→ ИСХОДНЫЕ ЗАПИСИ:
********************
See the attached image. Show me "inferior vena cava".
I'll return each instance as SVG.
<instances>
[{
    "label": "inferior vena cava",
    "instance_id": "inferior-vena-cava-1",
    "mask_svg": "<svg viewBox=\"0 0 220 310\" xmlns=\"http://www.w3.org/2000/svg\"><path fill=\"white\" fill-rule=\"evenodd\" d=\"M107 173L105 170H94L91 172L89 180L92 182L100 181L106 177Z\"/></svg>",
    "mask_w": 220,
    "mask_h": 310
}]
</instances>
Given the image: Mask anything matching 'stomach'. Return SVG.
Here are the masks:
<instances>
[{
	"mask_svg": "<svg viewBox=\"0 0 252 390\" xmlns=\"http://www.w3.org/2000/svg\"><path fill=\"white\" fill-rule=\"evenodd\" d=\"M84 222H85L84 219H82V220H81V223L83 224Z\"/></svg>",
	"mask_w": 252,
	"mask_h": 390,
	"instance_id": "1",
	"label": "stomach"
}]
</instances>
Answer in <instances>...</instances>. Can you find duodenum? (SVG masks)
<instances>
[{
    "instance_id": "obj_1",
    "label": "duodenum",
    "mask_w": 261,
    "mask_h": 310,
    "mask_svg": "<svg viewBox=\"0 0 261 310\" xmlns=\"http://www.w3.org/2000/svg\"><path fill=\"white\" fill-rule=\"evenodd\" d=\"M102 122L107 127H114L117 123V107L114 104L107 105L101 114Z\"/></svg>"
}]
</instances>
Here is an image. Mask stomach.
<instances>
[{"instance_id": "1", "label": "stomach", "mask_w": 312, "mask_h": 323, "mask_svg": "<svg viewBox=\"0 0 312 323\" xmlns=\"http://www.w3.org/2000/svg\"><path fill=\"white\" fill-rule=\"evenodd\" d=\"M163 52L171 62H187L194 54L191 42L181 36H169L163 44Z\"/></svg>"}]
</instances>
********************
→ ЗАДАНИЕ:
Перепечатайте все записи выше целиком, не меняя в них ни одного символа.

→ ОТВЕТ НА ЗАДАНИЕ:
See the attached image. Show me "inferior vena cava".
I'll return each instance as SVG.
<instances>
[{
    "label": "inferior vena cava",
    "instance_id": "inferior-vena-cava-1",
    "mask_svg": "<svg viewBox=\"0 0 220 310\" xmlns=\"http://www.w3.org/2000/svg\"><path fill=\"white\" fill-rule=\"evenodd\" d=\"M107 173L105 170H94L91 172L89 180L92 182L100 181L106 177Z\"/></svg>",
    "mask_w": 220,
    "mask_h": 310
}]
</instances>
Given the image: Mask anything matching 'stomach'. Return SVG.
Here are the masks:
<instances>
[{
	"mask_svg": "<svg viewBox=\"0 0 252 390\" xmlns=\"http://www.w3.org/2000/svg\"><path fill=\"white\" fill-rule=\"evenodd\" d=\"M84 222H85L84 219H82V220H81V223L83 224Z\"/></svg>",
	"mask_w": 252,
	"mask_h": 390,
	"instance_id": "1",
	"label": "stomach"
}]
</instances>
Answer in <instances>...</instances>. Can you find duodenum? (SVG masks)
<instances>
[{
    "instance_id": "obj_1",
    "label": "duodenum",
    "mask_w": 261,
    "mask_h": 310,
    "mask_svg": "<svg viewBox=\"0 0 261 310\" xmlns=\"http://www.w3.org/2000/svg\"><path fill=\"white\" fill-rule=\"evenodd\" d=\"M102 122L107 127H114L117 123V107L114 104L107 105L101 114Z\"/></svg>"
}]
</instances>
Here is an image. Mask stomach.
<instances>
[{"instance_id": "1", "label": "stomach", "mask_w": 312, "mask_h": 323, "mask_svg": "<svg viewBox=\"0 0 312 323\" xmlns=\"http://www.w3.org/2000/svg\"><path fill=\"white\" fill-rule=\"evenodd\" d=\"M163 52L171 62H187L194 54L191 42L181 36H169L163 44Z\"/></svg>"}]
</instances>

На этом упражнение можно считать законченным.